ConocoPhillips presented on plans for the development of Norway's Tommeliten A gas and condensate discovery, with total investments expected to amount to 12.5 billion crowns (US$1.46 billion), the U.S. oil firm said on Nov. 8.

Located in the southern sector of Norway's North Sea, Tommeliten A is estimated to hold reserves corresponding to 125 million barrels of oil equivalent, it added.

ConocoPhillips, the operator of the discovery, and its partners plan to produce the reserves with an installation on the seabed connected to existing infrastructure at Conoco's Ekofisk field, some 25 km (16 miles) away.

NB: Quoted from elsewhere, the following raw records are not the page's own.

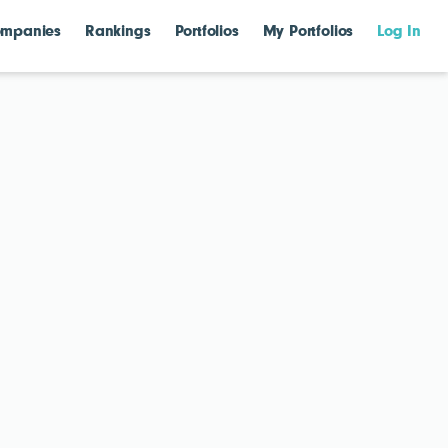
mpanies
Rankings
Portfolios
My Portfolios
Log In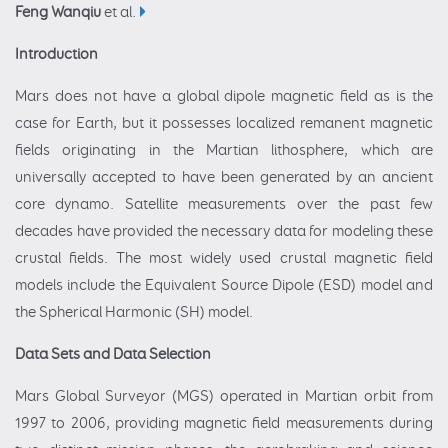
Feng Wanqiu
et al.
Introduction
Mars does not have a global dipole magnetic field as is the
case for Earth, but it possesses localized remanent magnetic
fields originating in the Martian lithosphere, which are
universally accepted to have been generated by an ancient
core dynamo. Satellite measurements over the past few
decades have provided the necessary data for modeling these
crustal fields. The most widely used crustal magnetic field
models include the Equivalent Source Dipole (ESD) model and
the Spherical Harmonic (SH) model.
Data Sets and Data Selection
Mars Global Surveyor (MGS) operated in Martian orbit from
1997 to 2006, providing magnetic field measurements during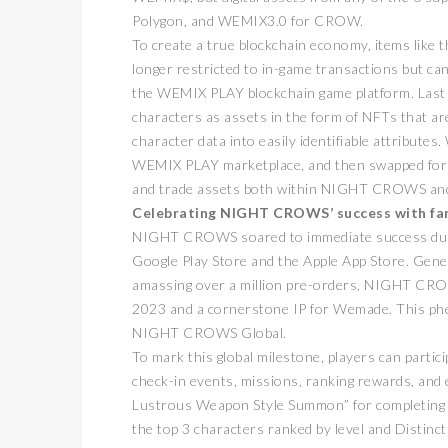
Polygon, and WEMIX3.0 for CROW.
To create a true blockchain economy, items lik
longer restricted to in-game transactions but c
the WEMIX PLAY blockchain game platform. Last 
characters as assets in the form of NFTs that a
character data into easily identifiable attribut
WEMIX PLAY marketplace, and then swapped for WE
and trade assets both within NIGHT CROWS and 
Celebrating NIGHT CROWS’ success with fa
卓锐
NIGHT CROWS soared to immediate success during
WEB3
动新
Google Play Store and the Apple App Store. Gene
amassing over a million pre-orders, NIGHT CROWS
PRESS R
2023 and a cornerstone IP for Wemade. This phe
NIGHT CROWS Global.
To mark this global milestone, players can partici
check-in events, missions, ranking rewards, and e
Lustrous Weapon Style Summon” for completing mi
the top 3 characters ranked by level and Distincti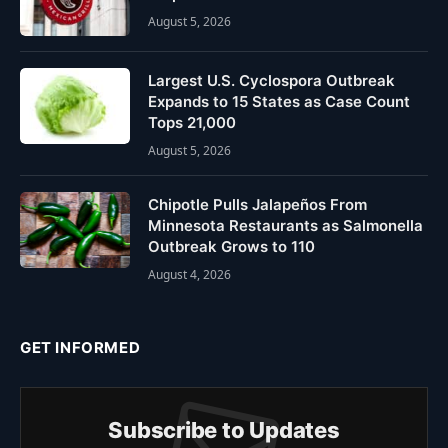
August 5, 2026
Largest U.S. Cyclospora Outbreak
Expands to 15 States as Case Count
Tops 21,000
August 5, 2026
Chipotle Pulls Jalapeños From
Minnesota Restaurants as Salmonella
Outbreak Grows to 110
August 4, 2026
GET INFORMED
Subscribe to Updates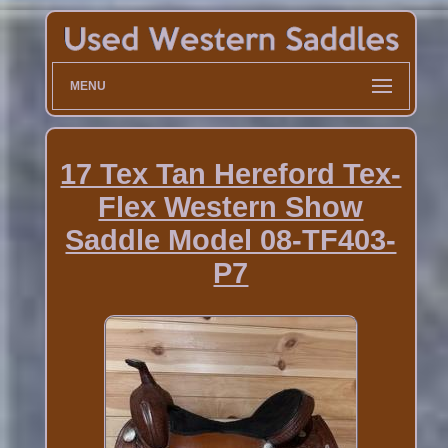
MENU
17 Tex Tan Hereford Tex-
Flex Western Show
Saddle Model 08-TF403-
P7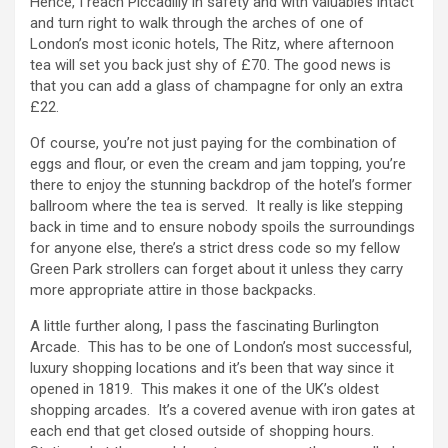
Hence, I reach Piccadilly in safety and with valuables intact
and turn right to walk through the arches of one of
London’s most iconic hotels, The Ritz, where afternoon
tea will set you back just shy of £70. The good news is
that you can add a glass of champagne for only an extra
£22.
Of course, you’re not just paying for the combination of
eggs and flour, or even the cream and jam topping, you’re
there to enjoy the stunning backdrop of the hotel’s former
ballroom where the tea is served. It really is like stepping
back in time and to ensure nobody spoils the surroundings
for anyone else, there’s a strict dress code so my fellow
Green Park strollers can forget about it unless they carry
more appropriate attire in those backpacks.
A little further along, I pass the fascinating Burlington
Arcade. This has to be one of London’s most successful,
luxury shopping locations and it’s been that way since it
opened in 1819. This makes it one of the UK’s oldest
shopping arcades. It’s a covered avenue with iron gates at
each end that get closed outside of shopping hours.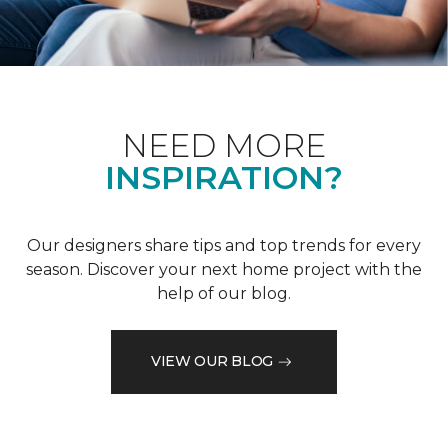
NEED MORE
INSPIRATION?
Our designers share tips and top trends for every
season. Discover your next home project with the
help of our blog.
VIEW OUR BLOG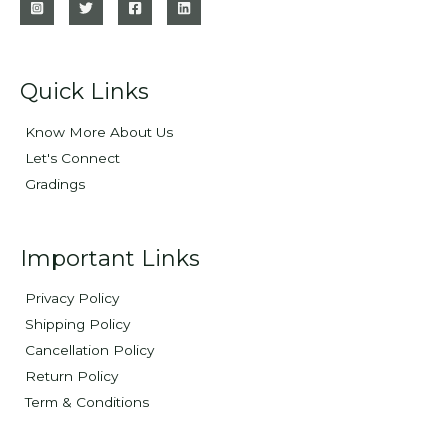
Quick Links
Know More About Us
Let's Connect
Gradings
Important Links
Privacy Policy
Shipping Policy
Cancellation Policy
Return Policy
Term & Conditions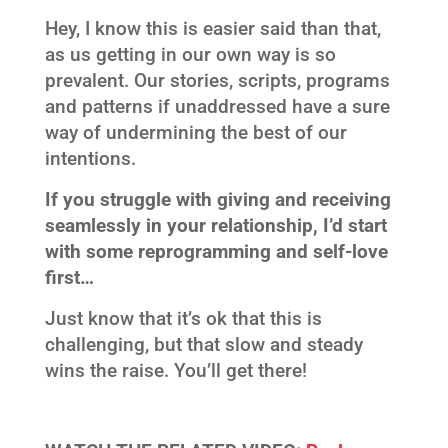
Hey, I know this is easier said than that,
as us getting in our own way is so
prevalent. Our stories, scripts, programs
and patterns if unaddressed have a sure
way of undermining the best of our
intentions.
If you struggle with giving and receiving
seamlessly in your relationship, I’d start
with some reprogramming and self-love
first…
Just know that it’s ok that this is
challenging, but that slow and steady
wins the raise. You’ll get there!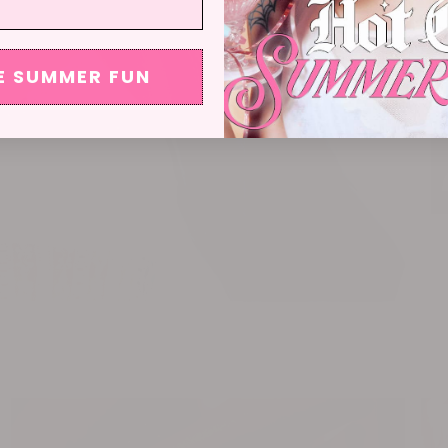
E SUMMER FUN
NIKE x OHT
HA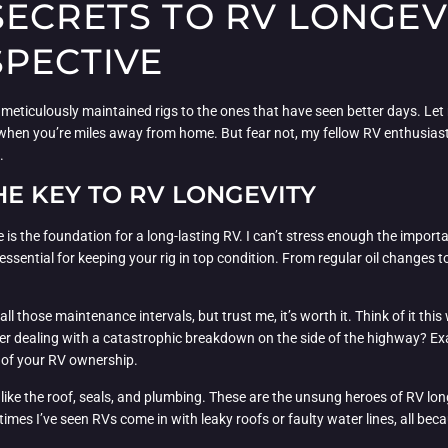
ECRETS TO RV LONGEVI
SPECTIVE
e, meticulously maintained rigs to the ones that have seen better days. Let m
hen you’re miles away from home. But fear not, my fellow RV enthusiasts!
.
HE KEY TO RV LONGEVITY
 is the foundation for a long-lasting RV. I can’t stress enough the import
 essential for keeping your rig in top condition. From regular oil changes to t
of all those maintenance intervals, but trust me, it’s worth it. Think of it 
r dealing with a catastrophic breakdown on the side of the highway? Exa
 of your RV ownership.
 like the roof, seals, and plumbing. These are the unsung heroes of RV lon
es I’ve seen RVs come in with leaky roofs or faulty water lines, all beca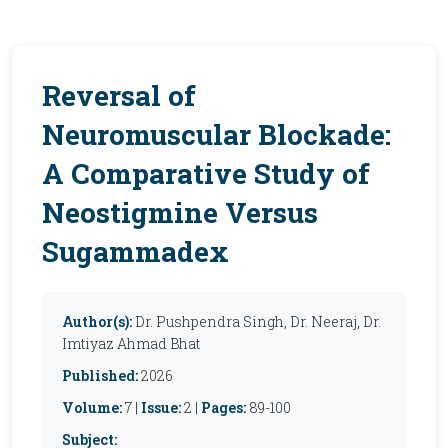
Reversal of
Neuromuscular Blockade:
A Comparative Study of
Neostigmine Versus
Sugammadex
Author(s):
Dr. Pushpendra Singh, Dr. Neeraj, Dr.
Imtiyaz Ahmad Bhat
Published:
2026
Volume:
7 |
Issue:
2 |
Pages:
89-100
Subject:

"We are pleased to achieve this milestone for the Tommeliten A project. The field development will unlock production of new resources in the area and further strengthen the Ekofisk legacy and future," said Steinar Vaage, ConocoPhillips president Europe, Middle East and North Africa.

The company expects Tommeliten A to start production in 2024, with gas transported via Norpipe to Emden, Germany, and oil liquids piped to Teeside in Britain.

ConocoPhillips holds a 28.3% stake in the lisence where the discovery is located, while Poland's PGNiG has 42.4%, France's TotalEnergies 20.2% and Italian Eni's Vaar Energi 9.1%.